My colleagues and I continue to be committed to prioritising the interests of GSF shareholders. Having listened to shareholders and carefully considered their feedback, today we declare a 1 pence dividend, with the expectation to pay a special 3 pence per share dividend once the Big Rock ITC monies are available for us to distribute. I see this as a prudent step that avoids unnecessary borrowing costs, while still distributing excess cash to shareholders. We are also pleased to see a commitment from the Investment Manager by revising its fee arrangements with the Company, which is expected to result in a material saving for shareholders. This, together with the appointment of an independent advisor to the Board, alongside existing advisers, to advise on a mid-term strategy and a comprehensive capital allocation plan for the Company are positive steps forward."
Notice of Annual Results
The Company expects to release its audited results for the twelve months ended 31 March 2025 on 17 July 2025.

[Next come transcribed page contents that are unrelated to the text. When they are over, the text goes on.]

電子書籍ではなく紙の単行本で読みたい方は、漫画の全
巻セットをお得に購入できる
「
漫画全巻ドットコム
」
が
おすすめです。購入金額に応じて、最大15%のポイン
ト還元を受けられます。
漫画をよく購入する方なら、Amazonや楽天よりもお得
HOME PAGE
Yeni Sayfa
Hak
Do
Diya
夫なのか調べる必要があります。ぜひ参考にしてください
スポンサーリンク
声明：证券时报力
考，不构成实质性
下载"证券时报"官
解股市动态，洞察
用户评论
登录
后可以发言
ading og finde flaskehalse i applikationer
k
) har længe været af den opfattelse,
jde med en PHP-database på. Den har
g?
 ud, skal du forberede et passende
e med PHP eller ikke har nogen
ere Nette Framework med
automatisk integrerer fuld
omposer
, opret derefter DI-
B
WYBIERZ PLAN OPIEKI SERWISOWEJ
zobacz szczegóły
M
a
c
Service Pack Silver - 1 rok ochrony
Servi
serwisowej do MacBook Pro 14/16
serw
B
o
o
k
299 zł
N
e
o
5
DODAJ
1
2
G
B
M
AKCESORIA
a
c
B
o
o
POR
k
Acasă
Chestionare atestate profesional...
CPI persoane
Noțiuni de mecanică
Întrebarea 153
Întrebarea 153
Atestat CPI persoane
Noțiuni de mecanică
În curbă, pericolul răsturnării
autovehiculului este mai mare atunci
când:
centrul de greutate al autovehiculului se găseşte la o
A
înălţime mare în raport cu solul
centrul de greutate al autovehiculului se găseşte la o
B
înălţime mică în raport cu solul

A virtual presentation for analysts will be held at 9:30 am BST on the day of the results. To register for the event, please contact [email protected].
Additionally, the Investment Manager will hold a live presentation for investors relating to the Annual Results via the Investor Meet Company platform on 17 July 2025 at 11:00 am BST.
The presentation is open to all existing and potential shareholders. Questions can be submitted pre-event via the Investor Meet Company dashboard up until 9:00 am the day before the meeting or at any time during the live presentation.
Investors can sign up to Investor Meet Company for free and add to meet GORE STREET ENERGY STORAGE FUND PLC via:https://www.investormeetcompany.com/gore-street-energy-storage-fund-plc/register-investor
Following the presentation, materials will be posted on the Company's website: www.gsenergystoragefund.com
The person responsible for arranging for the release of this announcement on behalf of the Company is Benjamin Hanley of Gore Street Services Limited, Company Secretary.
[1] Management fees are charged quarterly. Market Capitalisation means the average of the closing daily market capitalisation on each Business Day in the relevant calendar quarter, excluding any Ordinary Shares held by the Company in treasury.